【位置:暗柜后第二层木板。】
江砚抬头,看向沈执与掌律,语气仍然冷静:“掌律、沈执使,白令若要成立,按旧条款需满足一项:口头授权需有‘听令记录’或‘回声符’佐证,否则不得事后补签。请问:今夜是否有人启动过听令石或回声符?若有,记录在何处?若无,此白令即不满足生效条件,只能算扰问笔证物。”
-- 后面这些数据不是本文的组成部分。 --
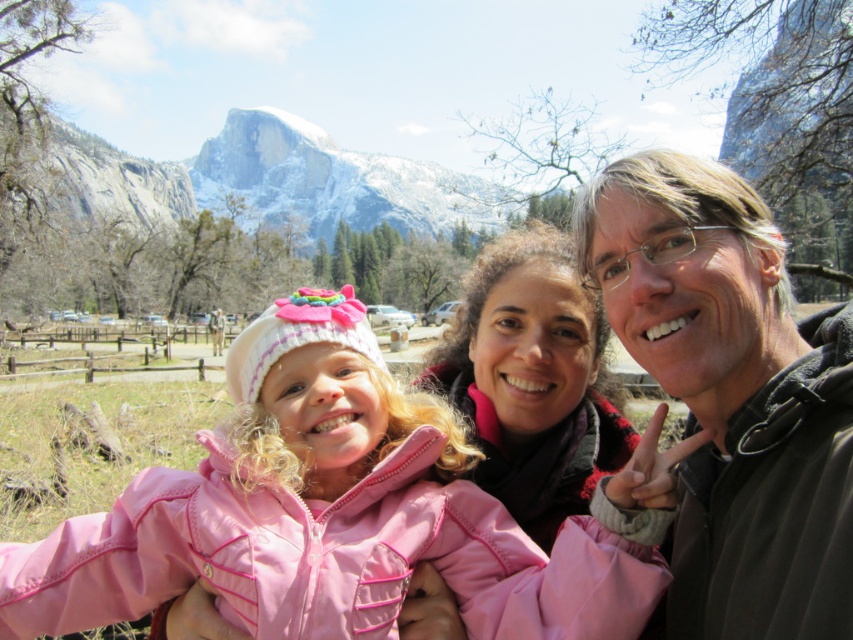
Question: Which object appears closest to the camera in this image?

Choices:
 (A) matte pink jacket at center
 (B) dark brown fleece jacket at right

Answer: (B)

Question: Is matte black jacket at right thinner than matte pink jacket at center?

Choices:
 (A) yes
 (B) no

Answer: (A)

Question: Does matte pink jacket at center appear on the left side of snowy granite mountain at upper center?

Choices:
 (A) no
 (B) yes

Answer: (A)

Question: Is pink fleece jacket at center smaller than dark brown fleece jacket at right?

Choices:
 (A) yes
 (B) no

Answer: (B)

Question: Which of the following is the closest to the observer?

Choices:
 (A) (515, 371)
 (B) (740, 604)

Answer: (B)

Question: Which is farther from the pink fleece jacket at center?

Choices:
 (A) snowy granite mountain at upper center
 (B) matte pink jacket at center
 (C) dark brown fleece jacket at right
 (D) matte black jacket at right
掌律的眉梢微不可察地动了一下:“你连这条旧条款也知道?”
江砚不躲:“知道,因为杂役背锅太多,背到后来就会去背条款。条款背熟,是为了不被一句‘按规’压死。”
沈执接话:“他说得对。查听令记录。”
掌律抬手:“查。”
沈执立刻询问备案室书吏:“备案室是否存听令石?位置何在?登记何在?”
书吏面色骤变:“备案室不存听令石。听令石在执事房。”
沈执冷声:“不存?那你为何变色?”
书吏咬牙:“我……我只是——”
沈执不等他解释,直接对执事下令:“搜。按规搜查备案室夹墙、暗柜后板、案底夹层。搜查过程全程登记、全程见证。”
掌律堂的搜查不同于外门搜身,它不是乱翻,而是按“可藏物点”一处处查:门框、窗框、柜背、墙夹、地砖边缘。每查一处,守记录的执事就落一笔:何处、何物、何人见证、封签状态如何。
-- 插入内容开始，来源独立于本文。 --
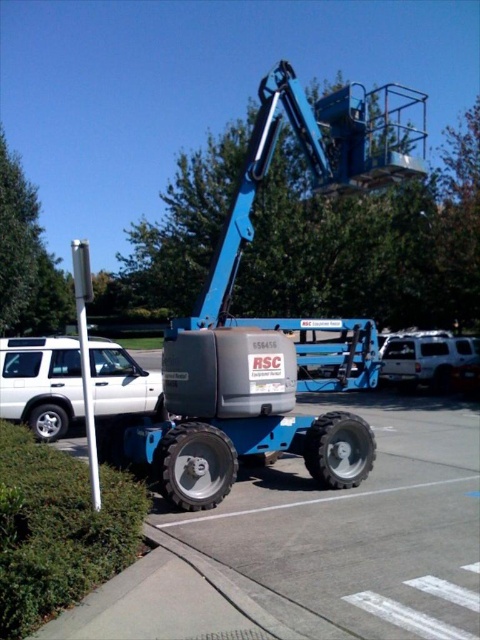
You are a delivery driver who needs to park your truck between the two white matte suv at lower left and white matte suv at right. The truck is 8 meters long. Is there enough space between them to park your truck?

The white matte suv at lower left and white matte suv at right are 10.48 meters apart, so the truck can be parked between them since the space is wider than the truck length of 8 meters.

You are a delivery driver who needs to park your truck in the parking lot shown. You see the white matte suv at lower left and the white matte suv at right. Which SUV is closer to the blue telescopic boom lift parked in the parking lot?

The white matte suv at lower left is closer to the blue telescopic boom lift parked in the parking lot because it is located above the white matte suv at right, meaning it is positioned higher up in the frame and thus nearer to the lift.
搜到暗柜后方时,沈执亲自上前。他没有用力撬板,而是用一根细针顺着木板边缘探——木板若被拆过再装回,钉孔会松,针探进去会有细微空感。
针一探,果然有空。
沈执眼神一冷:“拆过。”
他抬手,命执事用专用“启封刀”沿板缝缓缓切开。木板被抬起时,一股更冷的潮气涌出,像井底的风。夹层里果然躺着一块灰黑的石片,石片上刻着细密纹路,像耳廓。
听令石。
石片旁还有一根细细的线,线头连着墙里更深处,像可以把声音引到某个地方。
书吏脸色瞬间惨白。
沈执拿起听令石,没有立刻触纹路,而是先封进证物袋,编号,落刻时,贴签。随后他冷声问书吏:“你刚才说备案室不存听令石。现在它在这儿。解释:谁藏?谁拆板?谁接线?”